---- Supplied material
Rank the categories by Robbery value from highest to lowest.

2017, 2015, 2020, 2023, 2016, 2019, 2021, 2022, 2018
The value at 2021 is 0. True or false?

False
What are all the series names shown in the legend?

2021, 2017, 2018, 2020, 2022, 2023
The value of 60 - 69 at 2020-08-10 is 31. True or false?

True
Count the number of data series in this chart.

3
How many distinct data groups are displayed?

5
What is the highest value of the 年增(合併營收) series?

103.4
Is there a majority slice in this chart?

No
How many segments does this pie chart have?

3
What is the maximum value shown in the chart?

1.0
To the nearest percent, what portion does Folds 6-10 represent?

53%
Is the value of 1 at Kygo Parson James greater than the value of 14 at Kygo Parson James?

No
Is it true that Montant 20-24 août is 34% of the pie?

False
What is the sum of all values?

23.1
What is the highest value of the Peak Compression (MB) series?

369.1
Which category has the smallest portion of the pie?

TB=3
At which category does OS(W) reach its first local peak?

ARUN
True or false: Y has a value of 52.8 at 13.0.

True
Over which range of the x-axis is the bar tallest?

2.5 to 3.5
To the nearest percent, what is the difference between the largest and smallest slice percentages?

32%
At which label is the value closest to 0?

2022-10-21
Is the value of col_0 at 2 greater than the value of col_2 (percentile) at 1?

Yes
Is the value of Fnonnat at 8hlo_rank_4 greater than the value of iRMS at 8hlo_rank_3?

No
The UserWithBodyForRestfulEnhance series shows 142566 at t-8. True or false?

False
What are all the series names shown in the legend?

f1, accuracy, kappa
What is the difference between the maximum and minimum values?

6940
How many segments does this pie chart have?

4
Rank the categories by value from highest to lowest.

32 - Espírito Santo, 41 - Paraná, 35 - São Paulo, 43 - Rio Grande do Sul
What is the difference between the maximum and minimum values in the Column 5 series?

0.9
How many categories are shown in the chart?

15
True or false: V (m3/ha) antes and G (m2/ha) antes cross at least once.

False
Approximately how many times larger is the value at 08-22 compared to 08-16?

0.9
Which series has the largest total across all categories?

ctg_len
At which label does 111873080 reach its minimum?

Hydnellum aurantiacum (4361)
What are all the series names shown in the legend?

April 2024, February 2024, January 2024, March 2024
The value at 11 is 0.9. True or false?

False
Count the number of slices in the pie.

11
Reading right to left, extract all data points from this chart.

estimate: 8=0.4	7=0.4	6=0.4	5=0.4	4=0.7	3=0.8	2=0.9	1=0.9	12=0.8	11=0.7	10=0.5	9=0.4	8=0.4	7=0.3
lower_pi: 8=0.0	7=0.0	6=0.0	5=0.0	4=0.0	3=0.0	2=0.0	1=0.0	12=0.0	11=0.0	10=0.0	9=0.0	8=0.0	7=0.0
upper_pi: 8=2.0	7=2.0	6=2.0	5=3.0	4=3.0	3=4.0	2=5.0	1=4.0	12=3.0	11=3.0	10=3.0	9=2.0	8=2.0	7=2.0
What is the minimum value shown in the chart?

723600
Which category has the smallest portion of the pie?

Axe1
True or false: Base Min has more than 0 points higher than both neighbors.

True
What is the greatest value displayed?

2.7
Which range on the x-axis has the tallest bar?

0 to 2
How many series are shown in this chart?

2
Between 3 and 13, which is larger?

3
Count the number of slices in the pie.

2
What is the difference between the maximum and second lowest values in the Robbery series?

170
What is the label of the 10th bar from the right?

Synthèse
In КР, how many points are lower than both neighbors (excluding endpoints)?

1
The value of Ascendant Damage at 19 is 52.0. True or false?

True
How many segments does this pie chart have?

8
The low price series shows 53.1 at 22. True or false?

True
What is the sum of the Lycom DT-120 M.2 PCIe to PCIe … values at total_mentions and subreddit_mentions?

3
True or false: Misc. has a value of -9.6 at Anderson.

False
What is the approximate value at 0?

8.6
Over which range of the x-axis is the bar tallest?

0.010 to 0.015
--------
▶ **Required action**
Return every line above that contains the string "difference". Matching is case-sensitive.

▶ **Reply**
To the nearest percent, what is the difference between the largest and smallest slice percentages?
What is the difference between the maximum and minimum values?
What is the difference between the maximum and minimum values in the Column 5 series?
What is the difference between the maximum and second lowest values in the Robbery series?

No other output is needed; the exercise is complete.